第2バンドパスフィルタ(以下、単に「第2BPF」と称する。)46は、励起光αの波長(励起波長)の光を遮る。これにより、第2BPF46は、受光部41に蛍光(検体に標識された蛍光物質が増強電場により励起して生じた光)の波長以外の波長の光(例えば、励起光射出部20からの漏れ光やプラズモン散乱光、拡散光等)が入射することを防ぐことができる。即ち、第2BPF46は、受光部41に入射する光からノイズ成分を除去し、これにより受光部41における微弱な蛍光の検出精度及び感度の向上を図る。
第2NDフィルタ47(以下、単に「第2NDF」と称する。)は、いわゆる減光フィルタであり、入射した光を減衰させて出射する。この第2NDF47は、測定光学系42において案内されるプラズモン散乱光や拡散光等を減光することにより、微弱な光(本実施形態では蛍光)を検出するための受光部(本実施形態ではPMT)41においてプラズモン散乱光等を測定することを可能とする。具体的には、検体の検出のときに測定する励起蛍光の光量に比べて、増強電場が最大となる励起光αの入射角θ1を求めるために測定する光の光量が非常に大きい。

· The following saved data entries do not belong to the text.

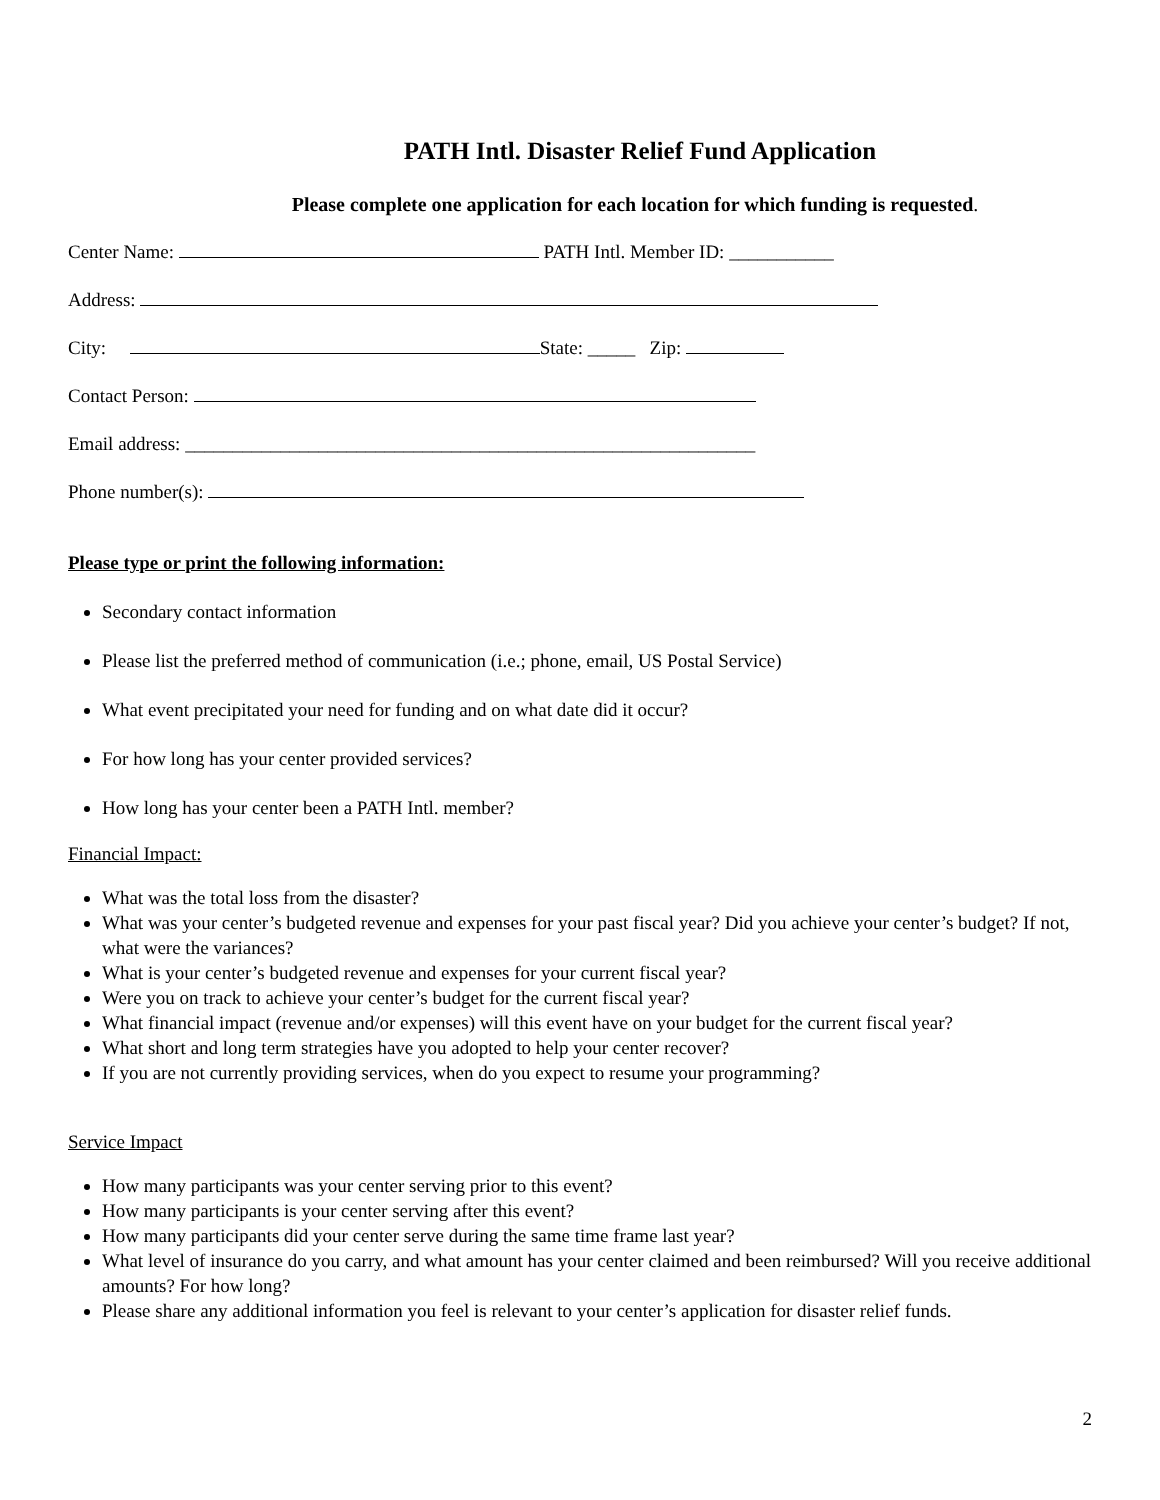PATH Intl. Disaster Relief Fund Application
Please complete one application for each location for which funding is requested.
Center Name: PATH Intl. Member ID: ___________
Address:
City: State: _____ Zip:
Contact Person:
Email address: ____________________________________________________________
Phone number(s):
Please type or print the following information:
Secondary contact information
Please list the preferred method of communication (i.e.; phone, email, US Postal Service)
What event precipitated your need for funding and on what date did it occur?
For how long has your center provided services?
How long has your center been a PATH Intl. member?
Financial Impact:
What was the total loss from the disaster?
What was your center’s budgeted revenue and expenses for your past fiscal year? Did you achieve your center’s budget? If not, what were the variances?
What is your center’s budgeted revenue and expenses for your current fiscal year?
Were you on track to achieve your center’s budget for the current fiscal year?
What financial impact (revenue and/or expenses) will this event have on your budget for the current fiscal year?
What short and long term strategies have you adopted to help your center recover?
If you are not currently providing services, when do you expect to resume your programming?
Service Impact
How many participants was your center serving prior to this event?
How many participants is your center serving after this event?
How many participants did your center serve during the same time frame last year?
What level of insurance do you carry, and what amount has your center claimed and been reimbursed? Will you receive additional amounts? For how long?
Please share any additional information you feel is relevant to your center’s application for disaster relief funds.
2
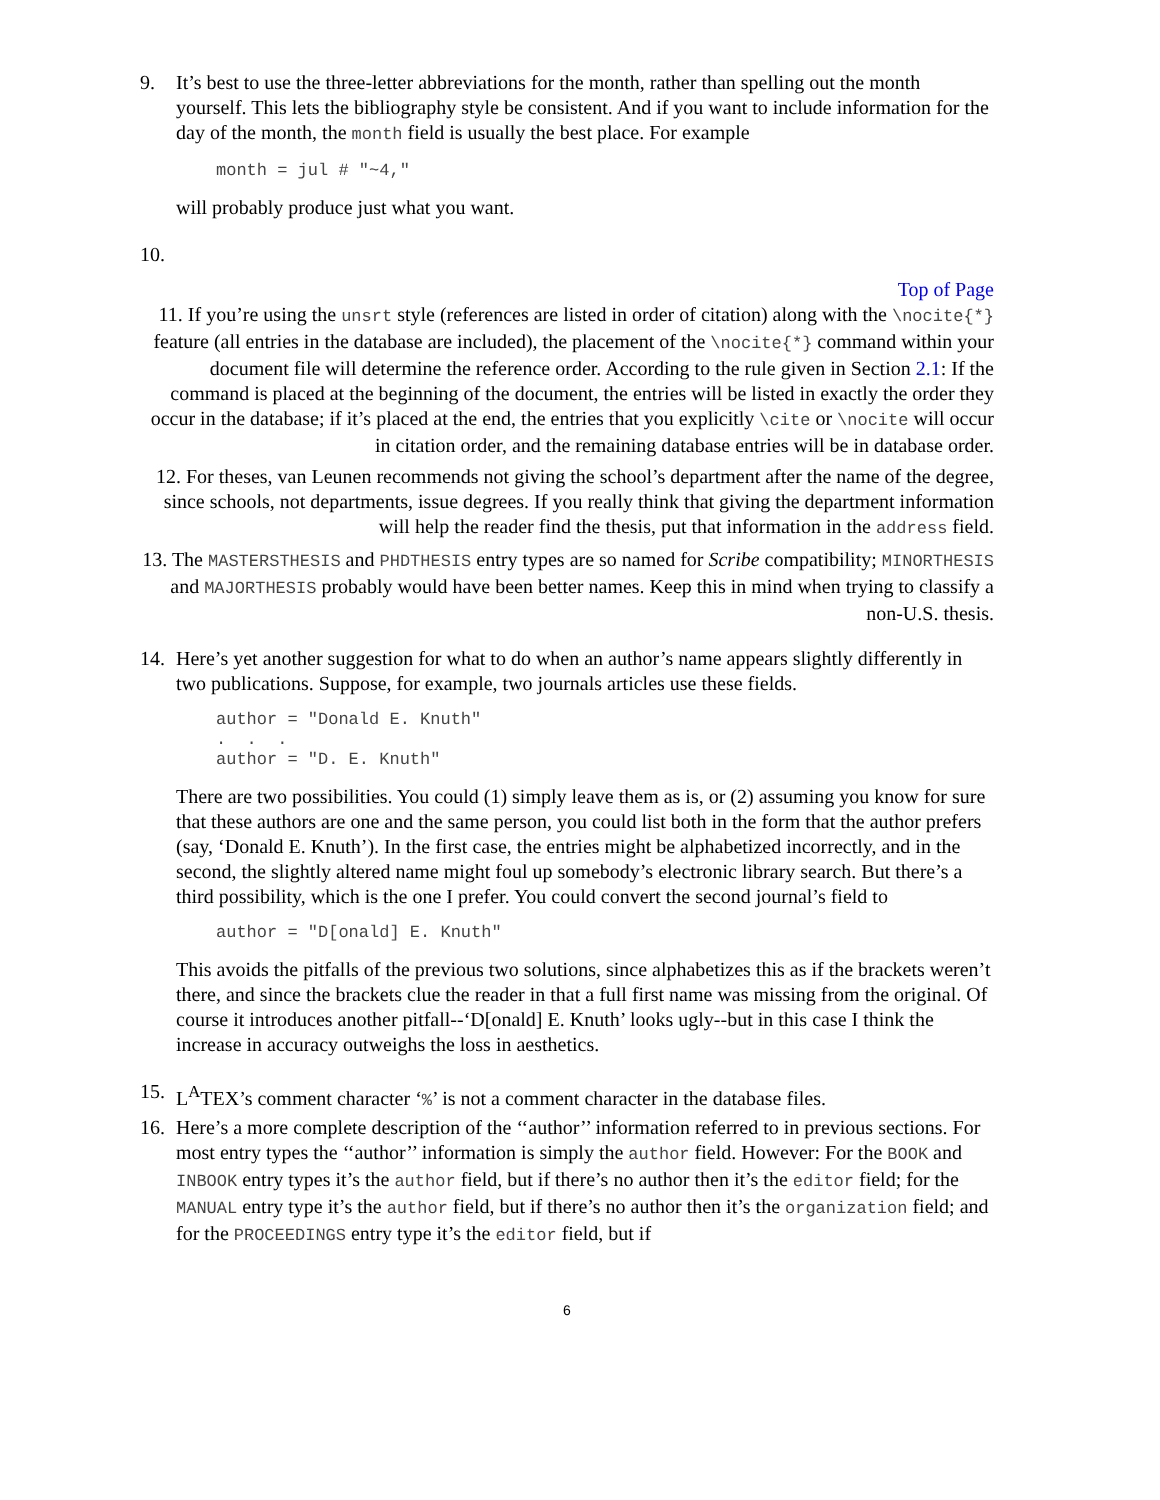9. It’s best to use the three-letter abbreviations for the month, rather than spelling out the month yourself. This lets the bibliography style be consistent. And if you want to include information for the day of the month, the month field is usually the best place. For example
month = jul # "~4,"
will probably produce just what you want.
10.
Top of Page
11. If you’re using the unsrt style (references are listed in order of citation) along with the \nocite{*} feature (all entries in the database are included), the placement of the \nocite{*} command within your document file will determine the reference order. According to the rule given in Section 2.1: If the command is placed at the beginning of the document, the entries will be listed in exactly the order they occur in the database; if it’s placed at the end, the entries that you explicitly \cite or \nocite will occur in citation order, and the remaining database entries will be in database order.
12. For theses, van Leunen recommends not giving the school’s department after the name of the degree, since schools, not departments, issue degrees. If you really think that giving the department information will help the reader find the thesis, put that information in the address field.
13. The MASTERSTHESIS and PHDTHESIS entry types are so named for Scribe compatibility; MINORTHESIS and MAJORTHESIS probably would have been better names. Keep this in mind when trying to classify a non-U.S. thesis.
14. Here’s yet another suggestion for what to do when an author’s name appears slightly differently in two publications. Suppose, for example, two journals articles use these fields.
author = "Donald E. Knuth"
.  .  .
author = "D. E. Knuth"
There are two possibilities. You could (1) simply leave them as is, or (2) assuming you know for sure that these authors are one and the same person, you could list both in the form that the author prefers (say, ‘Donald E. Knuth’). In the first case, the entries might be alphabetized incorrectly, and in the second, the slightly altered name might foul up somebody’s electronic library search. But there’s a third possibility, which is the one I prefer. You could convert the second journal’s field to
author = "D[onald] E. Knuth"
This avoids the pitfalls of the previous two solutions, since alphabetizes this as if the brackets weren’t there, and since the brackets clue the reader in that a full first name was missing from the original. Of course it introduces another pitfall--‘D[onald] E. Knuth’ looks ugly--but in this case I think the increase in accuracy outweighs the loss in aesthetics.
15. L<sup>A</sup>TEX’s comment character ‘%’ is not a comment character in the database files.
16. Here’s a more complete description of the ‘‘author’’ information referred to in previous sections. For most entry types the ‘‘author’’ information is simply the author field. However: For the BOOK and INBOOK entry types it’s the author field, but if there’s no author then it’s the editor field; for the MANUAL entry type it’s the author field, but if there’s no author then it’s the organization field; and for the PROCEEDINGS entry type it’s the editor field, but if
6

このため、共通の受光部41が用いられる場合、増強電場が最大になる励起光αの入射角θ1を求めるために測定する光を第2NDF47によって減光することにより、受光部41の損傷が防がれる。
これら第2BPF46と第2NDF47とは、光軸に対して略垂直な同一平面(詳しくは、測定光学系42を進む光の光軸と略直交する平面)に沿って並ぶように共通の保持フレーム49に保持されている。
位置切換部48は、第2BPF46及び第2NDF47の位置をフィルタリング位置と退避位置との間において切り換える。

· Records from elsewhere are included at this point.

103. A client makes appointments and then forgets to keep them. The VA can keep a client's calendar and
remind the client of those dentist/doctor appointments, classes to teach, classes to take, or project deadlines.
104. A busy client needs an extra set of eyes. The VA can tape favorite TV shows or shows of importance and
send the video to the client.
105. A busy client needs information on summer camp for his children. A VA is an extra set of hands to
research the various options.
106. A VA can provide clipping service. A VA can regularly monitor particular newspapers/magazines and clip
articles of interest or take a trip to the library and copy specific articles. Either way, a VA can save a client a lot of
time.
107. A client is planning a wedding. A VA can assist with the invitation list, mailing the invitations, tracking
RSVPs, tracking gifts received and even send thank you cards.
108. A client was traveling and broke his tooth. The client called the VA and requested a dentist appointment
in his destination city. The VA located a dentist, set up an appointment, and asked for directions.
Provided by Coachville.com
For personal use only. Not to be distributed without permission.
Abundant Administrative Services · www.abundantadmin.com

尚、フィルタリング位置とは、測定光学系42における光路上の位置である。具体的に、フィルタリング位置は、集光レンズ44と結像レンズ45との間において、各フィルタ46,47がこれらレンズ44,45間の平行光若しくは略平行光の光軸と直交し且つ当該平行光若しくは略平行光を横断する位置である。これにより、分析装置10では、検体を精度よく検出することができる。即ち、第2BPF46又第2NDF47がレンズ44,45間を進行する平行光等の光軸に対して傾斜していると、第2BPF46又は第2NDF47を通過した光の光軸がシフトするため、光測定部40における測定精度が低下する。

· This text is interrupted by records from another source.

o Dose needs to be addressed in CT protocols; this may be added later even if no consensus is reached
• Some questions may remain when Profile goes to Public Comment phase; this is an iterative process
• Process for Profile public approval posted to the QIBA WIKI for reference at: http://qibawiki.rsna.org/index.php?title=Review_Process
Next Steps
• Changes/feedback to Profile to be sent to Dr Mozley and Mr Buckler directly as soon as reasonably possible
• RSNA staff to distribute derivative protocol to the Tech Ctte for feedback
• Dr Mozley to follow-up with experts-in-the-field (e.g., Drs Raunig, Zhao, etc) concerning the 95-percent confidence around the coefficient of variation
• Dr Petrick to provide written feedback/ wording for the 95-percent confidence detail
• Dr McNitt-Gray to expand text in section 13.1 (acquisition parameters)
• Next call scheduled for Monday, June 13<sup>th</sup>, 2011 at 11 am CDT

一方、退避位置とは、測定光学系42における光路から外れた位置である。
位置切換部48は、第2BPF46がフィルタリング位置のときに第2NDF47が退避位置となり(図4参照)、第2BPF46が退避位置のときに第2NDF47がフィルタリング位置となるように、各フィルタ46,47の位置をそれぞれ切り換える。本実施形態の位置切換部48は、第2BPF46と第2NDF47とが並んでいる平面に沿って保持フレーム49を往復移動させる(図4の矢印δ参照)ことにより、各フィルタ46,47の位置の切り換えを行う。これにより、二つのフィルタ46,47の位置の切り換えが1つの駆動源によって同時に行われる。
この位置切換部48は、制御処理部14からの指示信号に従って各フィルタ46,47の位置の切り換えを行う。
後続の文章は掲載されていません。